Almost overnight, writing was suddenly very important to me, this wonderful new tool I’d found for understanding myself and my life. I wrote and wrote and wrote, nearly every night for about six months. Like a journal or a diary in terms of content, I mean I was writing about the internal process of my own life. But it was essentially different and more than that; I wasn’t writing to create a record, I was writing for the process of writing itself. Like finding a religion, and I practiced it with the devoted fanaticism of a new convert. Which faded over time, necessarily, petering out at the end of that six month period. I stopped, then, because I realized writing had become too important, that it had started to build fences around my lived experiences in a way that was problematic, to concretize things in word-form in a way that disabled organic growth. It was an important realization about the real power of words; but moreso because, functionally, it allowed me to divorce myself from that fanatical attachment; gave my relationship to writing, and language, the space that it needed to grow and evolve.
Which, it did. It receded from that position of primary importance, but remained as an integral life-component. My relationship to writing became sort of deeply patient; a place I went to that was, inherently, about the nature of time. You sit, and enclose yourself within a private world, composed of only yourself and your thoughts and your words. The words come, but you can’t make them come, can’t force the process; you have to wait, patiently, for them to emerge. The work of writing, to me, is basically about two things. The first is organization; choosing from amongst the words that present themselves, and subsequently aligning them in the correct procedural order for conveying significance and meaning. And the second is both quite simple and — at least to me — oddly profound, and it’s just the actual act of writing, the rendering of the abstract into the tangible. This second thing is true no matter how you write, but more noticeable with handwriting, with pen and paper. The deliberate nature of moving your pen, and watching a blank sheet slowly fill up with words. Something I noticed on my own, in a subconscious fashion, but that became clearer to me whenever someone would notice, and comment on, the distinctiveness of my handwriting; it’s idiosyncratic and almost pictorial, but still most definitely legible, and highly evocative to me now, regardless of content; a temporally-fixed manifestation of the work of writing, of what that work is.

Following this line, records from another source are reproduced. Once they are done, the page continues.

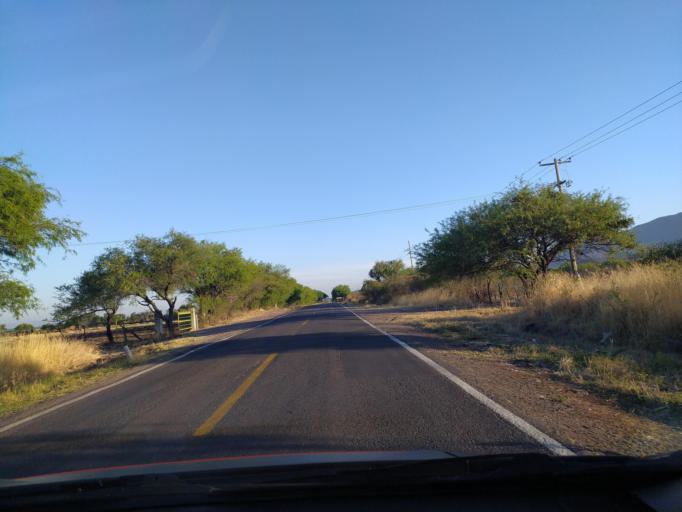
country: MX
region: Guanajuato
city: Ciudad Manuel Doblado
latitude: 20.7611
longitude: -101.8279
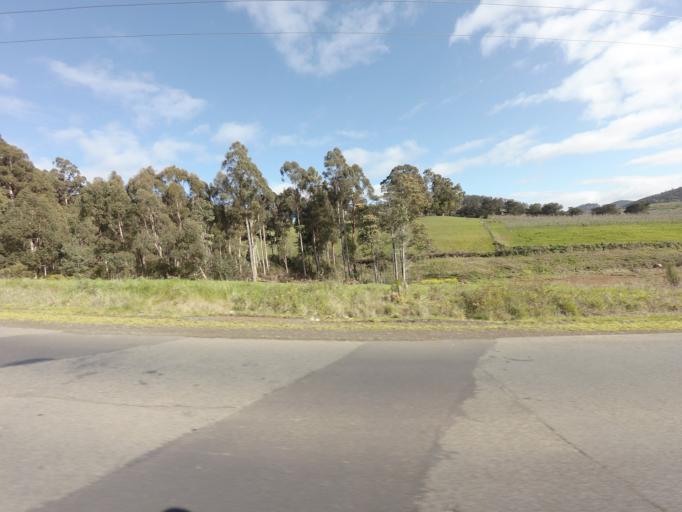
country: AU
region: Tasmania
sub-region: Huon Valley
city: Geeveston
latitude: -43.1936
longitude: 146.9577
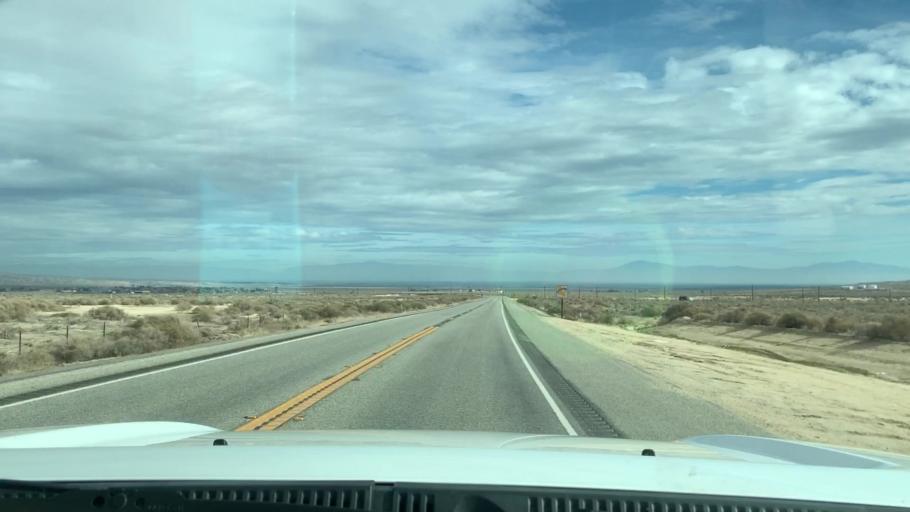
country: US
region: California
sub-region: Kern County
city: Ford City
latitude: 35.1871
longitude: -119.4438
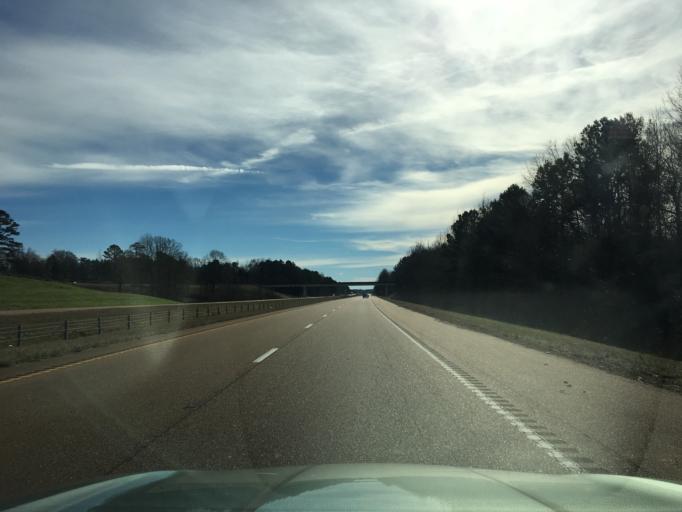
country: US
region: Mississippi
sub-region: Union County
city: New Albany
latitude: 34.4320
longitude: -88.9632
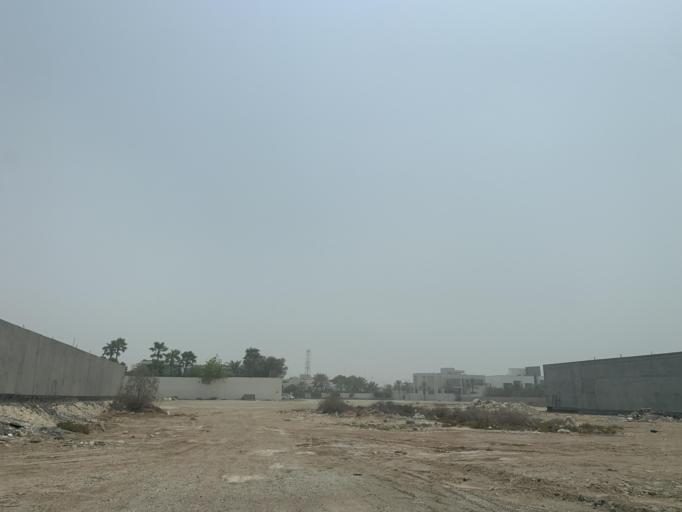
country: BH
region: Central Governorate
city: Madinat Hamad
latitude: 26.1654
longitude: 50.4749
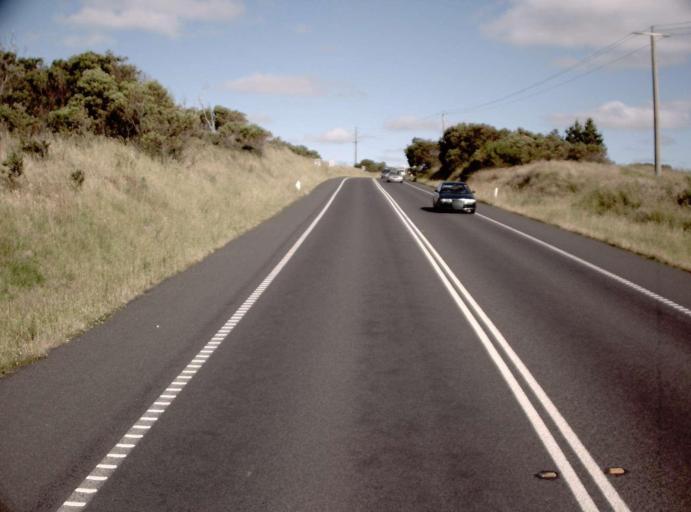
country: AU
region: Victoria
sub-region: Bass Coast
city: North Wonthaggi
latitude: -38.5317
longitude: 145.4503
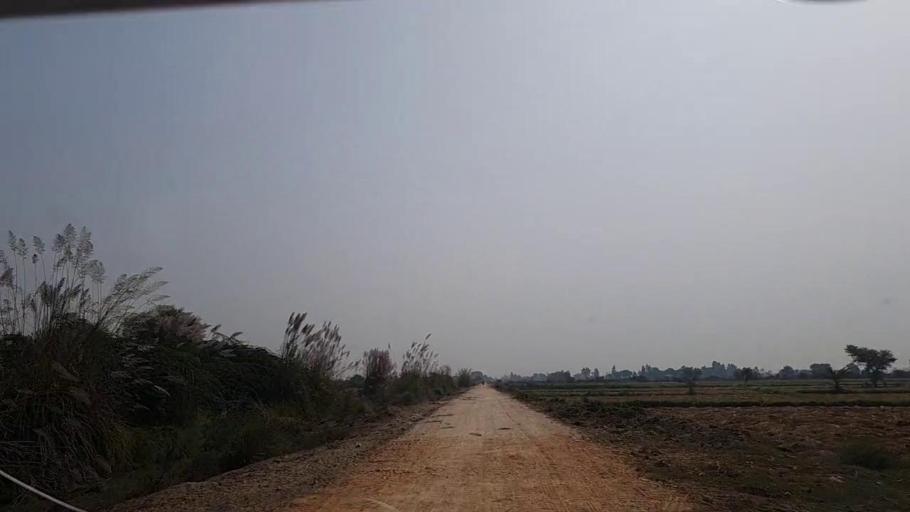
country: PK
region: Sindh
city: Garhi Yasin
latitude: 27.9276
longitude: 68.5626
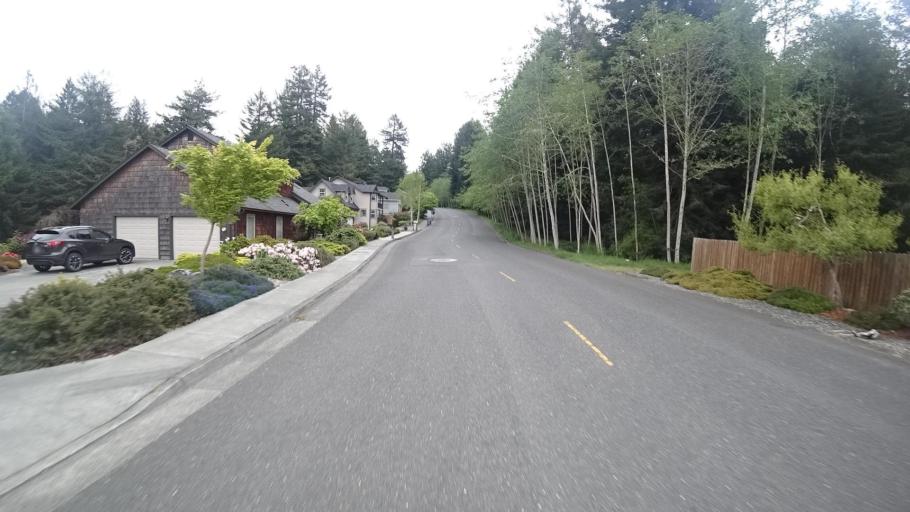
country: US
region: California
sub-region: Humboldt County
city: Arcata
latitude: 40.8858
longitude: -124.0714
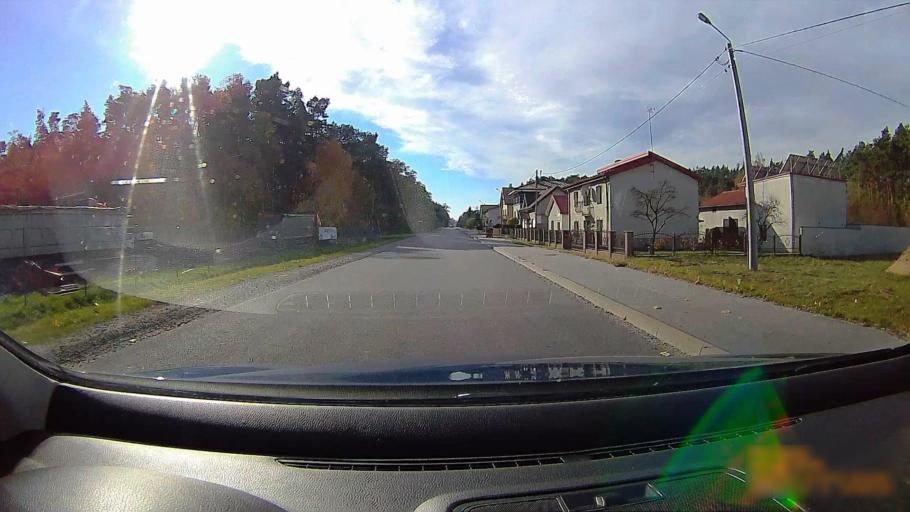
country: PL
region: Greater Poland Voivodeship
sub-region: Powiat ostrzeszowski
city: Doruchow
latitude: 51.3698
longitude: 18.0338
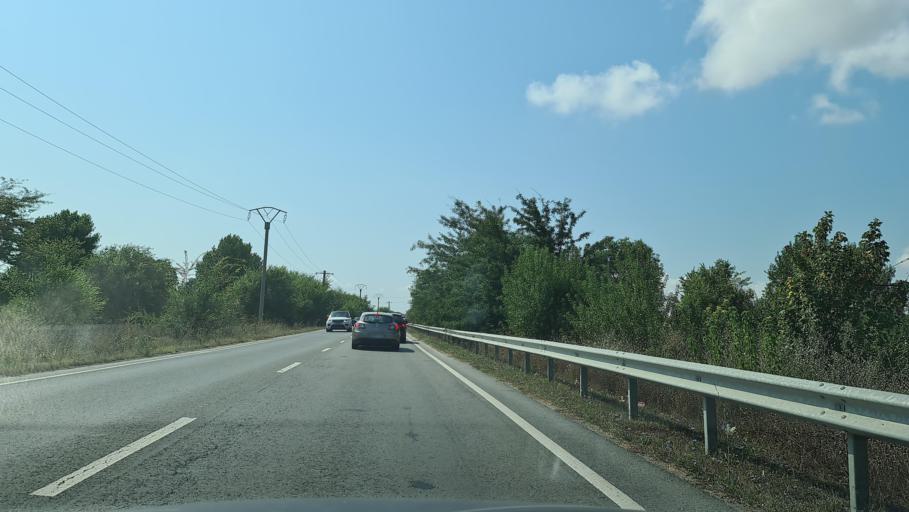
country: RO
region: Constanta
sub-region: Comuna Agigea
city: Agigea
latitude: 44.0900
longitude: 28.6400
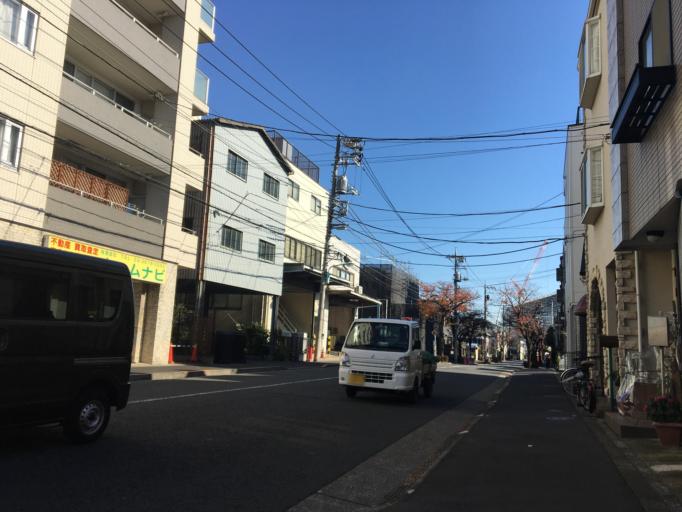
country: JP
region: Tokyo
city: Urayasu
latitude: 35.6878
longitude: 139.9002
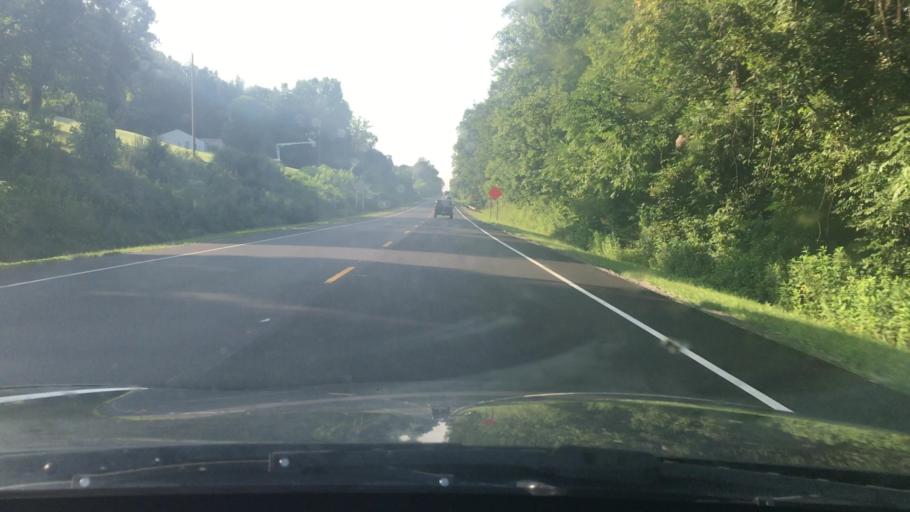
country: US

So to return, then, my point is that one of the factors which went into my decision, at that Moment — post hound-walk, cigarette, friend’s driveway — that I was going to write a book; one of the logical, reasoned components of that decision, was that I was, already, a writer. Not self-identified, as such — I thought of myself as a “person who writes”, only, which is a subtle but important distinction — but still a writer, nonetheless, regardless of whether or not I knew it yet.
But really, the Moment wasn’t about logic or reasoning. The Moment was about: this is the only passage between where you are now, and the rest of your life. At the time, I didn’t understand why, not really. I gave a lot of thought to it, obviously, and as time went by I developed a number of different theories, all of which made a certain kind of sense. But it wasn’t until I was done, four years later, that I really came to see what that Moment meant. That it was the story in my body, which had been gestating for years, finally saying to me: I am done, and I am ready to come out now.